Think about how easy humans can identify things in photos. For example, a photo of a cat. Computers and computer programs have always had difficulty performing similar tasks.
Now, with advances in the field, computers are able to do this quite effectively, in some cases better than humans, but in other cases, worse than humans.
Google are opening up their capabilities in vision and machine learning, and making them accessible via an API (a kind of interface that developers can use easily).
How it works: if you feed the Google Vision API a photo, it will tell you what it thinks the photo shows. So if it thinks it’s a cat, it will tell you it’s a cat, and provide the associated probability (how likely it thinks it’s correct).
What can it recognise, well, here’s small list provided by Google:
- Identifying animals such as cats and dogs;
- Identifying land marks such as the Eiffel tower;
- Identifying facial expressions, such as smiles, frowning, etc.;
- Identifying text, in lots of forms such as hand writing, and also lots of languages;
- Identifying safe / unsafe content (e.g.
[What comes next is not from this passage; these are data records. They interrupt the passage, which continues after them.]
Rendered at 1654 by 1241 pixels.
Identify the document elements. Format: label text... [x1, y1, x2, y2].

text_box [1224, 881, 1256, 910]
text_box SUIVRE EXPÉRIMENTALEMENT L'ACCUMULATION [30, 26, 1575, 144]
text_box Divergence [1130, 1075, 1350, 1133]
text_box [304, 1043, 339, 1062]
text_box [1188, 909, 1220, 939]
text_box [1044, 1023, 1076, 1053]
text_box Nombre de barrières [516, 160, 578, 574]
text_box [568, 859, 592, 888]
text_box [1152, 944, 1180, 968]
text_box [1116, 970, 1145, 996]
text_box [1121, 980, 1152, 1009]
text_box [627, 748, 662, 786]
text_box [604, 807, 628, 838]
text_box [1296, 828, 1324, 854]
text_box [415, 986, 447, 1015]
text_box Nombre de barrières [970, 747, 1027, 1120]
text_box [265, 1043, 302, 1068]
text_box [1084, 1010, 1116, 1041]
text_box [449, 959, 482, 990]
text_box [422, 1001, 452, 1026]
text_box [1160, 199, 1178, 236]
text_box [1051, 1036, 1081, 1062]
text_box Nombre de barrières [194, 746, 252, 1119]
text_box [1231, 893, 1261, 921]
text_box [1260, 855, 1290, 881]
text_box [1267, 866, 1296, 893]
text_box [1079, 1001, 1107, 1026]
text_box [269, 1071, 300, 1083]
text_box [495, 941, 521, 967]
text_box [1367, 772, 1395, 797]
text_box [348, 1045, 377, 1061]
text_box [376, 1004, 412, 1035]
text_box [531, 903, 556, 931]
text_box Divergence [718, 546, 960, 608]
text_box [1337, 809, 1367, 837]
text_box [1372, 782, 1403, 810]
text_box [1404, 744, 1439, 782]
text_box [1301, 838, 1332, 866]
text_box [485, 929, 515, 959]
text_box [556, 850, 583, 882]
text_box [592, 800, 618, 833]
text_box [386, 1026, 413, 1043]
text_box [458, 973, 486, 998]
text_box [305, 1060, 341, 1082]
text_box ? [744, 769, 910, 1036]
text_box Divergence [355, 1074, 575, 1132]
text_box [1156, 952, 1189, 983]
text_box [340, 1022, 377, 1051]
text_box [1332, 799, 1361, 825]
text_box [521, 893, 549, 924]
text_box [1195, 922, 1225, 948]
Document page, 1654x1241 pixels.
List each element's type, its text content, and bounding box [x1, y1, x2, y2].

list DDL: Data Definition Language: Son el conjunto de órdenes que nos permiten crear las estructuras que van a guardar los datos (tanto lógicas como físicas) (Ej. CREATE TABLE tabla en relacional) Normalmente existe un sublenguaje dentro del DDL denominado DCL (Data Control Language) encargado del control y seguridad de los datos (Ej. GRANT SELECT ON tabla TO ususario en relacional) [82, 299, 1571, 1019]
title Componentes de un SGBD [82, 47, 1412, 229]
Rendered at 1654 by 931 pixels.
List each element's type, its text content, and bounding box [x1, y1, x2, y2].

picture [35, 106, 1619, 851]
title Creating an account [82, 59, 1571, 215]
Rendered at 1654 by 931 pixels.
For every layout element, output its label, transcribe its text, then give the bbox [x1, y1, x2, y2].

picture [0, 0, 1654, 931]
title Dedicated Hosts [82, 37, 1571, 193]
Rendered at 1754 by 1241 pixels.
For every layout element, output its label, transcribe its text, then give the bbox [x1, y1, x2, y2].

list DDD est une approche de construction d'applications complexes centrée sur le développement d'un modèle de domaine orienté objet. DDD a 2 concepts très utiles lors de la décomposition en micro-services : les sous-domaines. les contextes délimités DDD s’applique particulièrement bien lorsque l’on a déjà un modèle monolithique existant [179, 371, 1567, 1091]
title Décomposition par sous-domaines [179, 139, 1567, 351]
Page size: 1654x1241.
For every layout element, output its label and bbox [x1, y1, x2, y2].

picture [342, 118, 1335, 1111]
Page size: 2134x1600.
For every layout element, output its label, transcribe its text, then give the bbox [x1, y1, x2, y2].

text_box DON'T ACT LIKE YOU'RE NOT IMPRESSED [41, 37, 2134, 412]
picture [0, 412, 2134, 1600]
NSFW content);
- Identifying logos;
That’s a big list, and it’s likely to get bigger in the future and the technology gets more sophisticated.
We’ll show you what the API does with some examples from Google.
The image below shows there’s an 83% probability that the photo contains fruit according to the Google Vision API, which it does. But it also tells you things like produce, and baccaurea ramiflora.
The image below shows there’s a 88% chance that there’s a rapid in the photo according to the Google Vision API.
The image below shows the text in the photo, of a street sign, and it shows that the language is French, according to the Google Vision API.
Now it’s up to developers to use this technology to do things we haven’t imagined yet.